YOU HAVE THE ORIGIN STORY! This is great (and super sad) but mostly great news! Several people were talking about George and TMWTYH and how he’s not the most attentive caregiver, so now it all makes sense. I was like, “TMWTYH shot George alone, in a rocket, into space. He’s the worst caregiver ever.” But now you’ve tied it all together. Thank you!
We had the pleasure of “watching” The Magic Bone on one of the lovely Scholastic videos we picked up from the library. I want to say that John Lithgow does the voices. So anyway, I was cleaning the kitchen one morning and all of sudden, I started to actually hear the words coming out of our TV. My girls quickly learned to skip past that one in the collection. Too weird.
WHAT. THERE IS A VIDEO??
I mean, Steig is brilliant and so is Lithgow. I’ll have to check it out! Uh, for myself right now, I guess!

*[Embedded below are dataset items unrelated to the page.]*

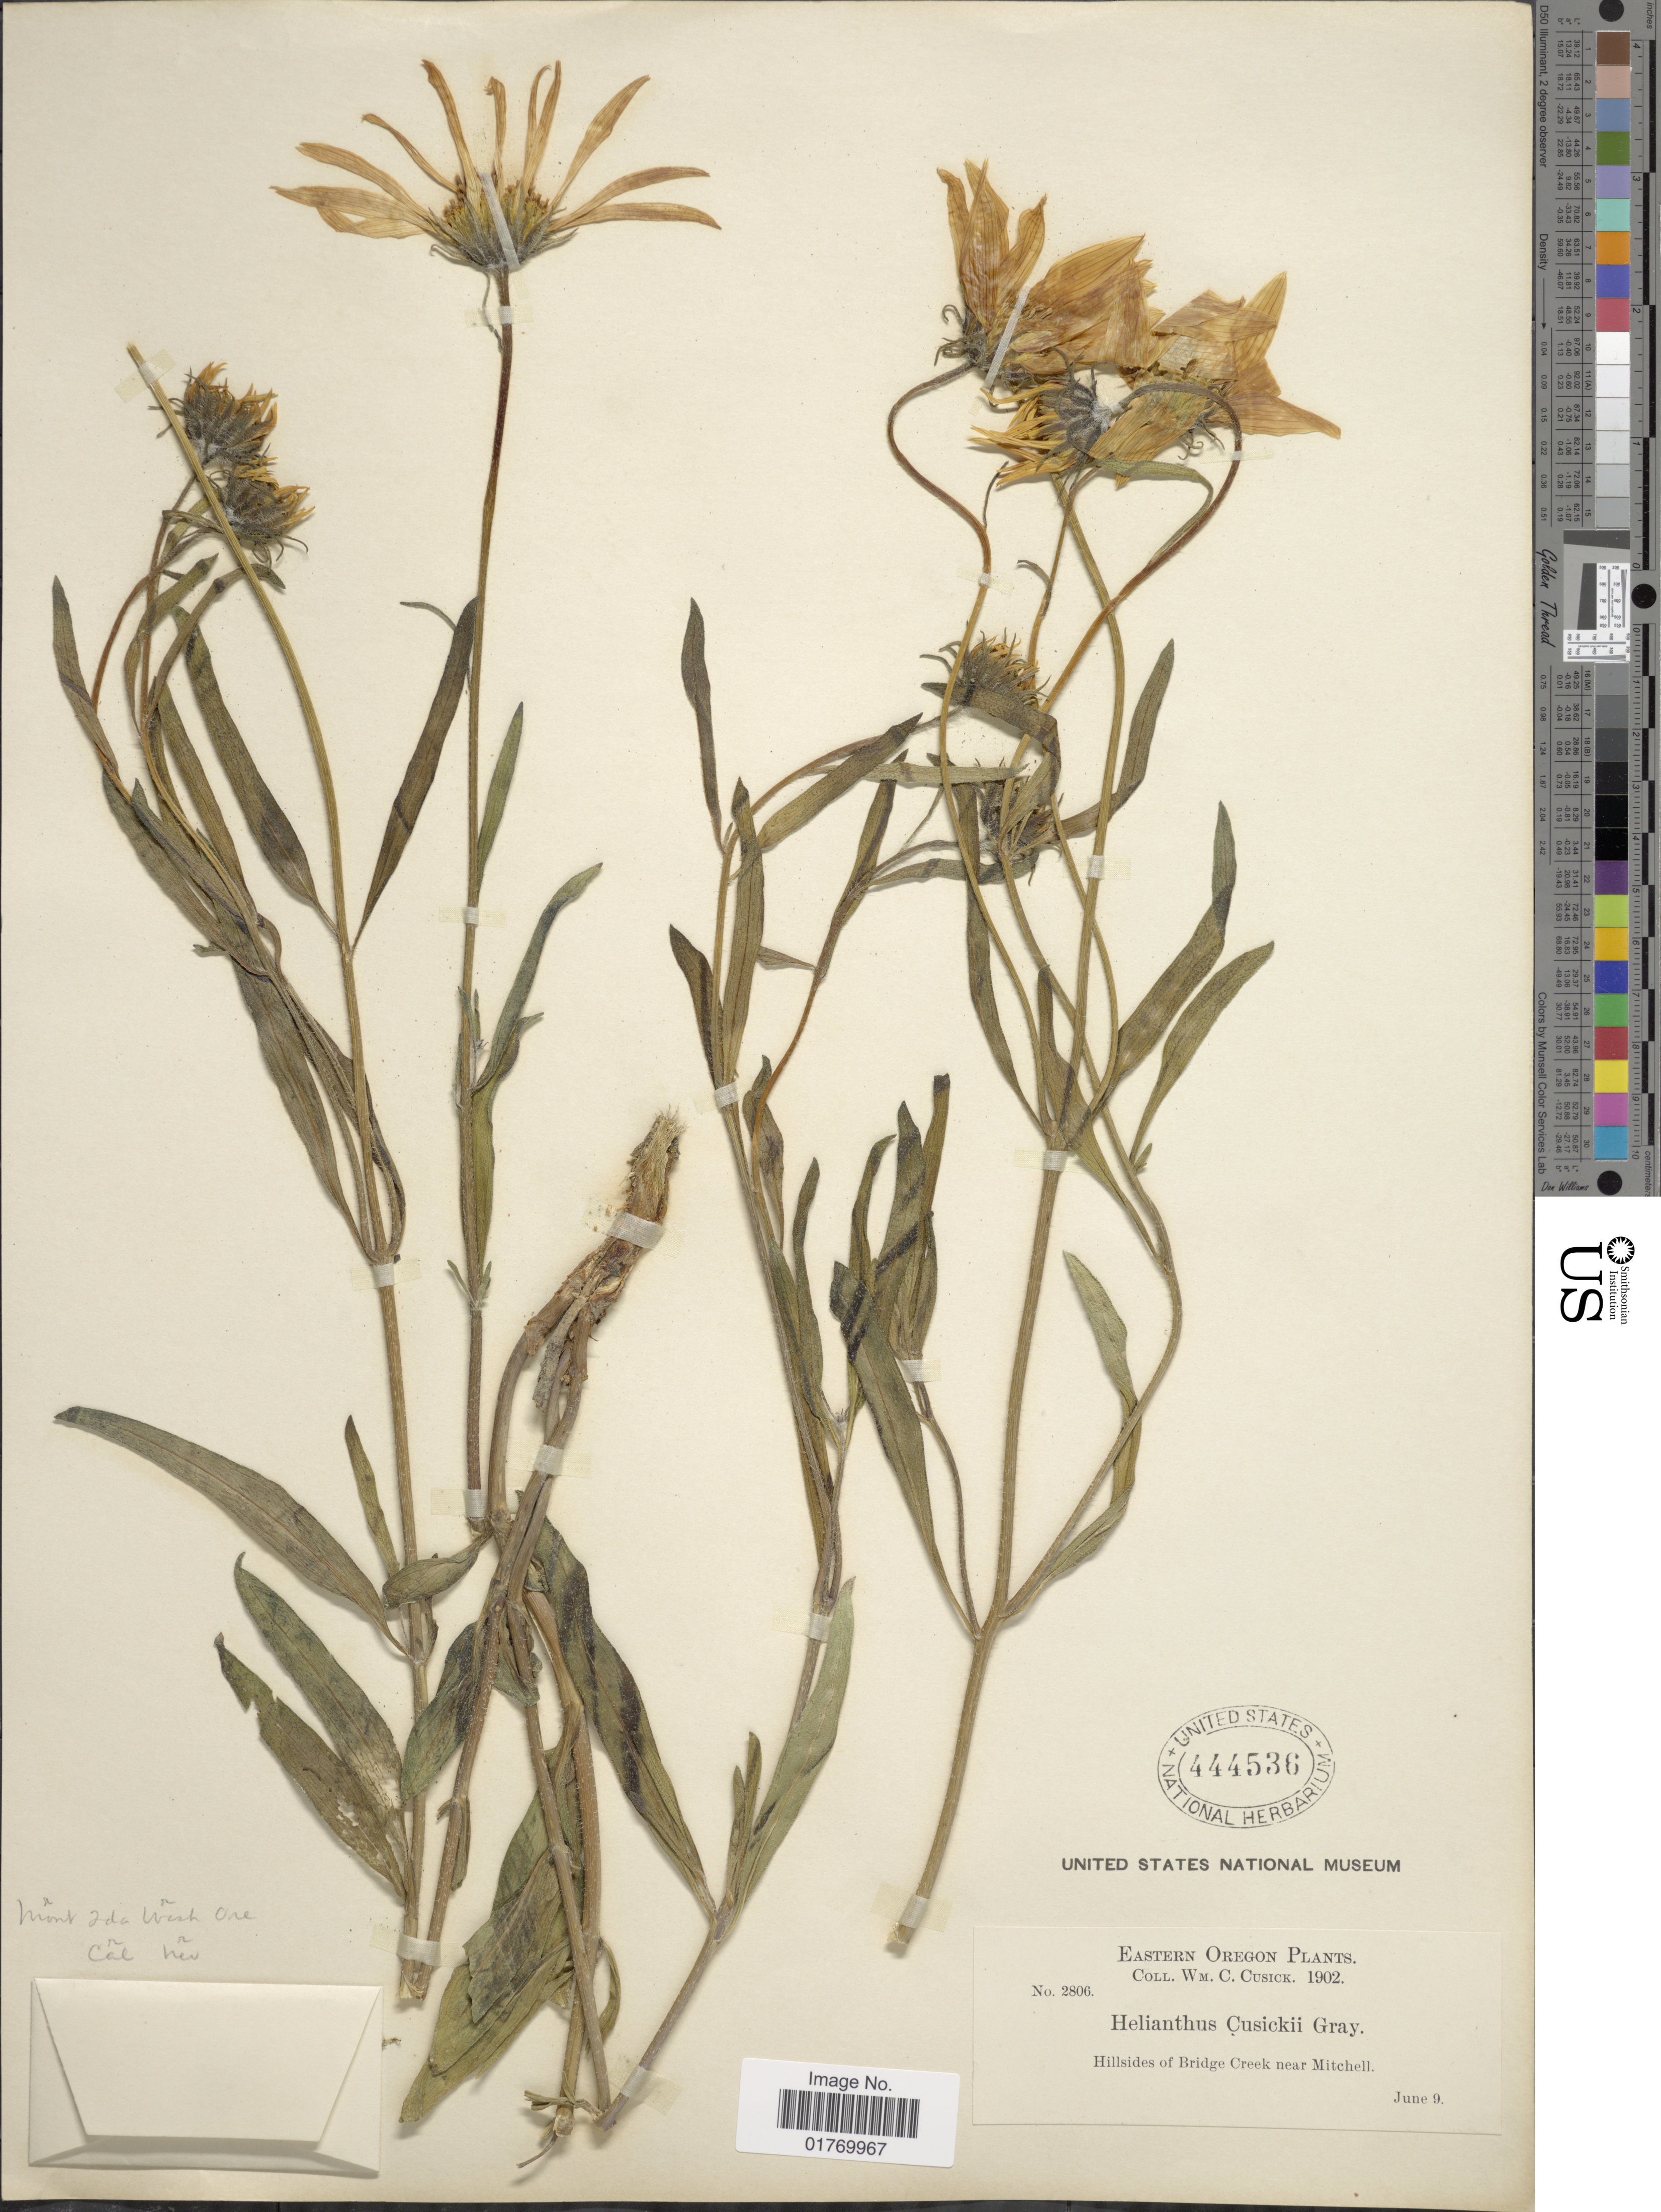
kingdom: Plantae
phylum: Tracheophyta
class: Magnoliopsida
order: Asterales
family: Asteraceae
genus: Helianthus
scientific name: Helianthus cusickii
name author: A. Gray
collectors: W. C. Cusick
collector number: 2806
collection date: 1902-06-09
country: United States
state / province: Oregon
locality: Eastern Oregon, Hillsides of Bridge Creek near Mitchell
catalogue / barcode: US 444536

I’m thrilled my son loves his children’s bible so much, but I never realized how violent the bible is. Seriously. His favorite story is David and Goliath, after which he likes to reenact David killing Goliath dead with a slingshot and then celebrating. Doh.
I know! We had to be careful during Hanukkah because we just didn’t feel like talking with our preschool kids (yet) about oppression and war atrocities and the origin of the whole story. We were like, “Let’s just focus on the menorah and the lights and save the war part for later.”
Where’s “I’ll Love You, Forever” with creepy mama climbing through her adult son’s bedroom window?
Dang it! I knew I missed something! That’s another GREAT one!